No… you’re wrong!
Sometimes the temptation is almost irresistible… to tell the other person just how wrong they are, that is.
I experienced it this morning and, this time at least, I did resist the temptation and decided to write this blog instead.
Pass on the word
It seemed like a good idea (it still is, actually). I’d received one of those ‘sponsor me’ messages from two people who are raising money for a village in India. The target is £600 and when I looked at their site they weren’t making much progress and had reached less than 10% of their target.
So I thought why not tell people who follow me on Twitter about the project? Which I did, pointing out that the cost of just two cappuccinos from each ‘follower’ would enable them to reach their target for the charity.
Within less than two minutes of posting the tweet I received a one-liner reply ‘Charity begins at home!!’

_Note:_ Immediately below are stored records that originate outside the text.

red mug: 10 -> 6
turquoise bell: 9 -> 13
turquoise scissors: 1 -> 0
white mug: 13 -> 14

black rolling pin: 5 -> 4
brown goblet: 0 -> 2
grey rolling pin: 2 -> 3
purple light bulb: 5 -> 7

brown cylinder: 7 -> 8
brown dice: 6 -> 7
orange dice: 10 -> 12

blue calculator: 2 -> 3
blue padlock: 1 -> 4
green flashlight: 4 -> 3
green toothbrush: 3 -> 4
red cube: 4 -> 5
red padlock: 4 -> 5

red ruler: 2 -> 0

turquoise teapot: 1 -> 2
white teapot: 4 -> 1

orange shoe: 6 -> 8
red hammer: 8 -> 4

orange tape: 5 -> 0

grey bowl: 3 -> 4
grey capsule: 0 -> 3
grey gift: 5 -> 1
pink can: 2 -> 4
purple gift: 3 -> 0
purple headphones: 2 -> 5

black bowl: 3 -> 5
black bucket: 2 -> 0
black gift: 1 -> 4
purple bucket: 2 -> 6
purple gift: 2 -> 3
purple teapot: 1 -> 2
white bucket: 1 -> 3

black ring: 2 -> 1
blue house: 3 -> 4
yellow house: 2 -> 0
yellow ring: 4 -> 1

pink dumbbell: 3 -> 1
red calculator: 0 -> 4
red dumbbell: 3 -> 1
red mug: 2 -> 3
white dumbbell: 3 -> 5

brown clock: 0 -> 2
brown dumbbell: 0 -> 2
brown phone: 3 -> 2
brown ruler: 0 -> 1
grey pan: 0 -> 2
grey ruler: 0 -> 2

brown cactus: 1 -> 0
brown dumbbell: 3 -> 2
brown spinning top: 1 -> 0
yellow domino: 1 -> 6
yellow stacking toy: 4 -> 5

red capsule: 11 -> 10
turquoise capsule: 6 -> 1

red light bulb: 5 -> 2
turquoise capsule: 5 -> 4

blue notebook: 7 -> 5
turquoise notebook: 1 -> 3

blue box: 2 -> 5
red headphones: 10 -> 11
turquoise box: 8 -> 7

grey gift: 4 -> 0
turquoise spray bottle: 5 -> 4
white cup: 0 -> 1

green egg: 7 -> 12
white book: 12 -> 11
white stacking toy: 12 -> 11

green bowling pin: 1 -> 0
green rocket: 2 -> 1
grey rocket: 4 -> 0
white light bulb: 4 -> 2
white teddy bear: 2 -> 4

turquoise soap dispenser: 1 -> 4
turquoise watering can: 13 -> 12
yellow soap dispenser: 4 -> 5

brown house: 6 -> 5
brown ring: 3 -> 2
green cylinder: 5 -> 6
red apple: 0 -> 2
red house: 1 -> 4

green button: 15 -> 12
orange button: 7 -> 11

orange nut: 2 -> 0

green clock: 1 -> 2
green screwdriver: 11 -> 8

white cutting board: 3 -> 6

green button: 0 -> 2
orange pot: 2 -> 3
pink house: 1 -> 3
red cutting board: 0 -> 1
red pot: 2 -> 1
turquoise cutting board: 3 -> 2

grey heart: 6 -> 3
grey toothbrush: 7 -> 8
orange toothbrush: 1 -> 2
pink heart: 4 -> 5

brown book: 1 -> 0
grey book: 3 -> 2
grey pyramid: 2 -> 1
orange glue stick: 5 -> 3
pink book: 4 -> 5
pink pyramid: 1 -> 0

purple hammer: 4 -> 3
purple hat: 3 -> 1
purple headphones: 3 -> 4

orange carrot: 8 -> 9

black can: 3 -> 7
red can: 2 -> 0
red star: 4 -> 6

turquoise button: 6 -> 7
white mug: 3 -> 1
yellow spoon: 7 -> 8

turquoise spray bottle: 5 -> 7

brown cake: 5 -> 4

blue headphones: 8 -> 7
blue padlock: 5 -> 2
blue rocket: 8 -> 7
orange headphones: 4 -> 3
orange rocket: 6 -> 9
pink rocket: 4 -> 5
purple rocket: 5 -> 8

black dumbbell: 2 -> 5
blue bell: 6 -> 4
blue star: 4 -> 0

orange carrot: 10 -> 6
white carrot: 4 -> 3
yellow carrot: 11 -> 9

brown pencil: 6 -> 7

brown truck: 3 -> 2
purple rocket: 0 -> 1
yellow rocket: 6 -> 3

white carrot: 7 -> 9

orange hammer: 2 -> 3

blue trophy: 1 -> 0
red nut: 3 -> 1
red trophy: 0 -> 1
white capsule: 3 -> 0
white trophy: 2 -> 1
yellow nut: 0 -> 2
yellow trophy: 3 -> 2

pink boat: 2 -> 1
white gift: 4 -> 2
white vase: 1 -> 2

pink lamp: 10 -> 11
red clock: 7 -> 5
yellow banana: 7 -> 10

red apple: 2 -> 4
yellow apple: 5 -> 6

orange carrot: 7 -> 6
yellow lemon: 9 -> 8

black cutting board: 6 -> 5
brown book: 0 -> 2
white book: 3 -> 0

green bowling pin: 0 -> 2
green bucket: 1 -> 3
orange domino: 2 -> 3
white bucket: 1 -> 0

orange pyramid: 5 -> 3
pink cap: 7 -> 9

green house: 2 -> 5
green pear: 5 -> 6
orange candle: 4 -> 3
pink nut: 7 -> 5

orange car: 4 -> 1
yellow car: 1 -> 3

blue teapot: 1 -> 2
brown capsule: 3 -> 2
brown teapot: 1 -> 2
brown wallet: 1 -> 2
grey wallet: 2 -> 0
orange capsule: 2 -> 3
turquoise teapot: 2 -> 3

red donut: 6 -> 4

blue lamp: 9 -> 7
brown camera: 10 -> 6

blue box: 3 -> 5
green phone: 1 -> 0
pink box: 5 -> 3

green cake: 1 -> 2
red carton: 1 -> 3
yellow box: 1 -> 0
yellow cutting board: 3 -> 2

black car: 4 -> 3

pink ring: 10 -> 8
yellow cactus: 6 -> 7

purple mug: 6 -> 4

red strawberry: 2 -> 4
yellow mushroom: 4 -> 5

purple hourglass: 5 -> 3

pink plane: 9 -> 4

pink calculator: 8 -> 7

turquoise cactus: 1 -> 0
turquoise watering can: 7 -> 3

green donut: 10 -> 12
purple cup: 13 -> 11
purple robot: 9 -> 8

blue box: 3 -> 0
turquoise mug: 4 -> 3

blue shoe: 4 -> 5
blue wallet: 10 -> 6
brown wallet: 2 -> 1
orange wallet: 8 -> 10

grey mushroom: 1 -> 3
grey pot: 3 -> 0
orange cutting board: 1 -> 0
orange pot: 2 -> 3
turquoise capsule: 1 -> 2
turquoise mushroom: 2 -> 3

I’m all right Jack, pull up the ladder!
My first response was amazement that someone could have such an insular and selfish attitude. We’re not talking here about a major contribution – after all, two cappuccinos would cost around a fiver here in the UK (€ 5.6 if you live in the other part of Europe or $7.6 if you live on the other side of the pond)!
My next response was to want to ‘show him the light’ and point out that his attitude was in line with the old wartime saying ‘I’m all right Jack, pull up the ladder!’
(If you’re unfamiliar with the phrase it refers to the person who has just been rescued from the sea telling the rescuers that, now that he is safely in the boat, they can pull up the ladder, leave the others in the sea, and head for the safety of shore.)
Beliefs are made stronger by arguing with them
Confronting a person’s strongly held beliefs very, very rarely results in a change of heart or mind. This isn’t a brand new NLP insight, either: the old saying ‘a man convinced against his will is of the same opinion still’ goes back to at least the 1700’s.
Arguing does not change beliefs. Quite the opposite: the more we argue against someone’s belief the stronger we make their belief!
This might be worth remembering the next time your lunch or evening meal is interrupted by doorstep missionaries who’s views you do not share. Rather than waste time arguing, thank them for their interest in your welfare, gently close the door, and return to your meal.
Because arguing will not only ensure your meal gets cold but will do them a favour… At the end of the discussion they will leave with their belief in their faith further reinforced as a result of arguing with you!
So I didn’t attempt to changes that person’s beliefs. Instead I contented myself with the simple response ‘that’s the spirit’. To which he immediately, and within less than a minute, responded ‘why should we!!’ which sort of confirmed my hunch about him and his beliefs – and his mood.
In my experience people who quote ‘charity begins at home!’ usually are of the ‘I’m alright Jack’ persuasion. So, not wishing to further strengthen his prejudices, I simply blocked his access to my account.
And it still is a good idea
Incidentally, although only a few have so far taken up my Twitter suggestion, their sponsorship call is working and they have already more than doubled the pledged sponsorship money.
And the charity? SOS Children’s Villages is the world’s largest orphan and abandoned children’s charity. They care for 78,000 children in 124 countries worldwide.